■ Excerpted records:
———
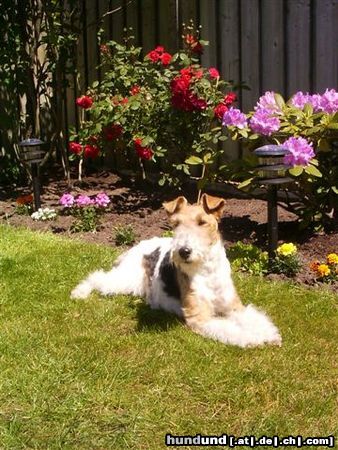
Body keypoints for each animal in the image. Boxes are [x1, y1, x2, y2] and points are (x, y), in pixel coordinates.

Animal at [72, 194, 282, 348]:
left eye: (202, 222)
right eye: (176, 224)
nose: (184, 251)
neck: (206, 269)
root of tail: (137, 246)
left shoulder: (234, 307)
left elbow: (254, 318)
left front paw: (270, 334)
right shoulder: (200, 317)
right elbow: (230, 329)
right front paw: (254, 339)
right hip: (124, 280)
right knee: (97, 277)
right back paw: (79, 292)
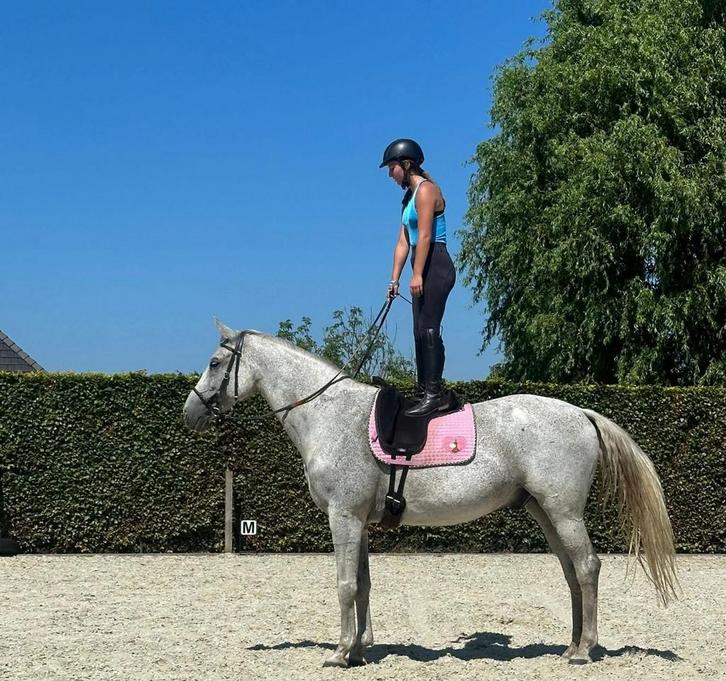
———
■ What you are asked to do: Count the lines of the data above where the string "right" shows up; reply with the number only.

■ Task answer: 7